According to data compiled by The Washington Post, police across the country killed nearly 1,000 people in shootings last year.
The number of officer-involved fatal shootings rose slightly in 2017, with 987 people killed last year; about two dozen more than the 963 shot and killed the year before.
A report in The Hill goes on to note that “minority males were shot and killed at a disproportionately higher rate than white males.”
But comparing the racial composition of those killed with the overall racial composition of the United States is misleading. The media’s unspoken assumption is that police killings should match America’s overall demographic statistics. However, not all people are equally likely to come into confrontation with the police.
An article in the National Review used an example from Michigan State University researcher Joseph Cesario, who noted that an officer is not as likely to shoot the cashier selling him a cup of coffee as he is to shoot a citizen with an outstanding warrant he has just pulled over.
Other examples make it clear that race demographics can change wildly, depending on circumstances. For instance, black people, who constitute about 13 percent of Americans, make up 1.4 percent of doctors, 38 percent of barbers, and 16 percent of cooks. They account for 14 percent of pedestrian fatalities and 74.4 percent of NBA players but just 8 percent of NPR newsroom employees.

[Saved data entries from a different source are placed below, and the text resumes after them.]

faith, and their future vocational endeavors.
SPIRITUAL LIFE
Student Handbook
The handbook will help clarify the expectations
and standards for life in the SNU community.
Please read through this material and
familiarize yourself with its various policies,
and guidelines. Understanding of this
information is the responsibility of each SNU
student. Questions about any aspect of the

The media wants Americans to believe that race is the single most important and predictive element of fatal encounters between police and civilians. However, this is simply not true. With a few exceptions, violent criminal attacks are the best predictor of whom police might shoot in America.
Even the Post itself pointed out in 2015: “In 74 percent of all fatal police shootings, the individuals had already fired shots, brandished a gun or attacked a person with a weapon or their bare hands.”

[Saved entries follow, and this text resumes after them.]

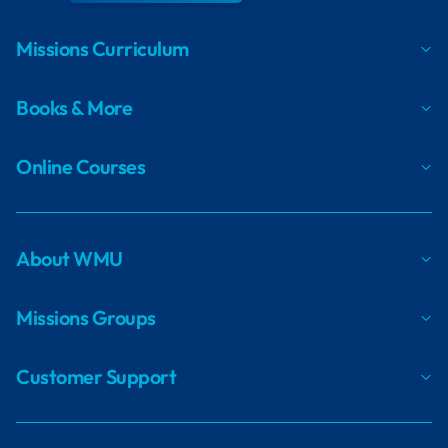
Missions Curriculum
Books & More
Online Courses
About WMU
Missions Groups
Customer Support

It’s also important to note that police don’t typically initiate their contact with the person who is shot. Three-quarters of fatal encounters start with someone contacting police and reporting the suspect, the National Review report noted. Further, more than half of the unarmed people killed by police suffered from mental-health issues, drug intoxication, physical disability, or some combination of those issues.
Mainstream news outlets are known to conflate correlation and causation in their efforts to sell ads by sparking outrage in readers. But what they really do is foment racial discord and stir up unwarranted hatred of law enforcement.
“Our officers are in 1.5 million volatile encounters a year, so shooting someone is an incredibly rare event,” Los Angeles Police Department Assistant Chief Michel Moore told The Post. “Yet we pull each instance apart and see what factors might have played a role and train our officers to make that rare event even more rare.”